The Office of the Comptroller of the Currency’s (OCC) new policies and procedures for assessing civil money penalties (CMP) establishes fines as high as $400 million for misconduct—more than double the highest total in previous guidance—based on the size of the institution and the degree of severity of the violations.

The OCC’s new CMP guidance, released Tuesday, provides agency supervisors with an updated matrix that significantly increases potential fines for offending institutions. In the 2018 CMP guidance, penalties were largely capped at $150 million for any institution with assets over $100 billion.

The new CMP guidance sets significantly higher penalties for large banks by creating two new categories: institutions with assets from $500 billion to $1 trillion and those with $1 trillion or more in assets.

Fines levied against the worst offenders within those two new categories of banks could total more than $200 million or $400 million, respectively. Banks with assets between $100 billion and $500 billion could still be fined more than $150 million for the most egregious violations of OCC regulations.

This is not to say the OCC has ever really considered a cap on fines, particularly against large banks. As an example, the agency fined Wells Fargo $250 million in 2021 for continued risk management failings and violations of a 2018 consent order. Accompanying that 2018 order was a fine of $500 million against the bank for “unsafe and unsound” practices.

The new matrix contains the same 11 types of aggravating factors for misconduct as the 2018 matrix. Intent is still considered the most important factor in determining the level of severity of the infraction and therefore the size of the fine.

A bank would be considered to have clearly intended to commit misconduct if it is determined to have “deliberately engaged in the conduct that supports the finding of a violation, unsafe or unsound practice, or breach of fiduciary duty.”

Lesser intent “can be demonstrated if, for example, the bank’s policies and procedures explained the correct conduct,” but the bank “disregarded policies or procedures or otherwise failed to ensure that the policies were followed,” according to the OCC.

Intent is assigned a factor of seven in the CMP matrix. Other aggravating factors heavily weighed include concealment (six), loss or harm to consumers or the public (five), previous concern or action for similar violation (five), and continuation of misconduct after notification (five).

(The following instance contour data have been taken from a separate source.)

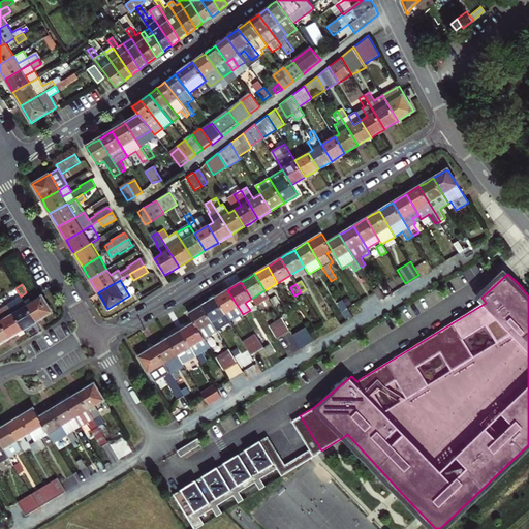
[(376,284),(371,287),(378,299),(383,296),(380,290),(376,284)]
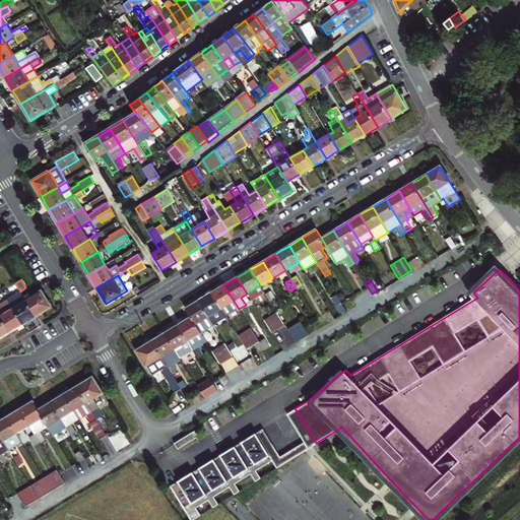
[(382,280),(374,285),(377,290),(385,285),(382,280)]
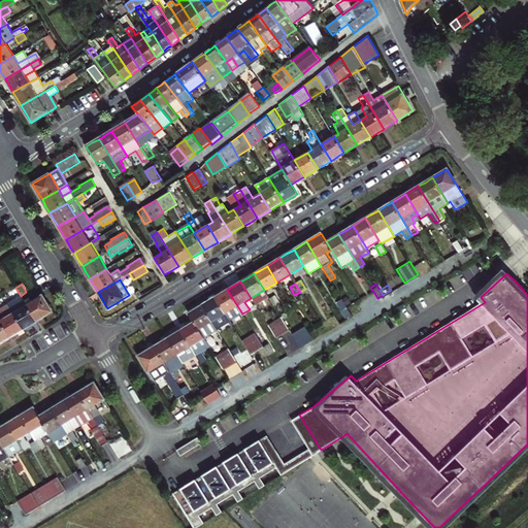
[(36,321),(26,304),(21,296),(15,288),(10,291),(14,299),(7,303),(7,304),(23,329),(29,326),(36,321)]
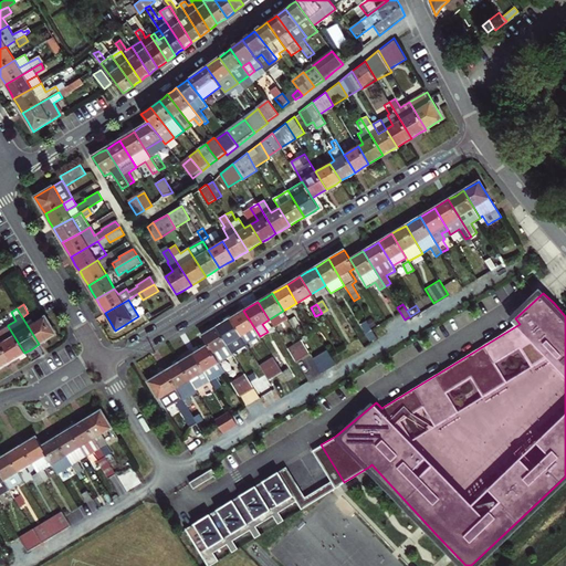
[(260,336),(243,311),(238,314),(230,318),(245,344),(260,336)]
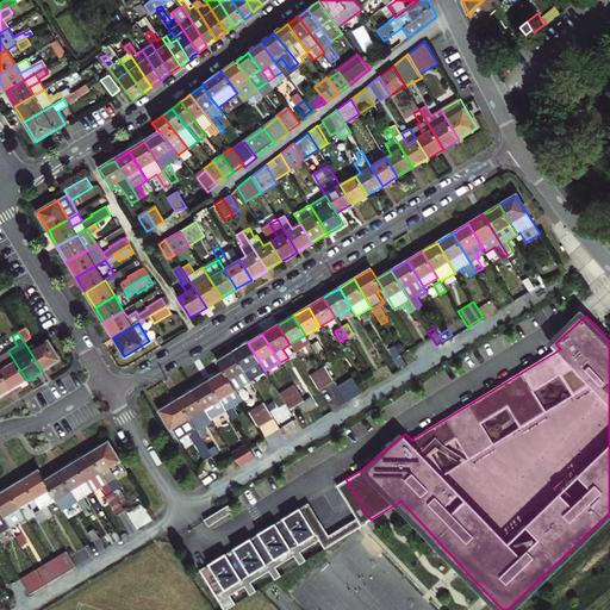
[(30,352),(42,371),(51,366),(61,360),(48,340),(30,352)]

The matrix assigns effectiveness of internal controls and an organization’s compliance program an aggravating factor of four. Unlike the other aggravating factors, internal controls and compliance is arranged so that a strong compliance program receives a small aggravating factor score while a poor program receives a higher score.

The OCC supervisor would assign a score in the internal controls/compliance program category by evaluating “whether and how a bank’s internal controls or compliance programs, or lack thereof, contributed to the violation or deficiency in question.”

“Internal control systems or compliance programs that are so lacking as to permit the violation or deficiency to occur and remain undetected should be accorded the most severe score,” the guidance said. “Internal control systems or compliance programs that identified the violation or deficiency, which allowed the bank to initiate timely corrective measures, may receive a lower score.”

Mitigating factors in the new matrix are weighed more favorably than in the 2018 matrix, with self-identification and remediation each a five and restitution a three. In 2018, mitigating factors included good faith before notification (two), full cooperation (two), and restitution (one).

The OCC stressed the new matrices are not the only method by which an agency supervisor should arrive at a fine amount for an offending institution.

“The CMP matrix is a tool to guide the OCC’s decision-making in assessing CMPs in specific cases, but it does not reduce supervisory decision making to a mathematical process,” the agency stated in a bulletin. “The CMP matrix is not a substitute for sound supervisory judgment, and the OCC may depart from the CMP matrix suggestions when appropriate.”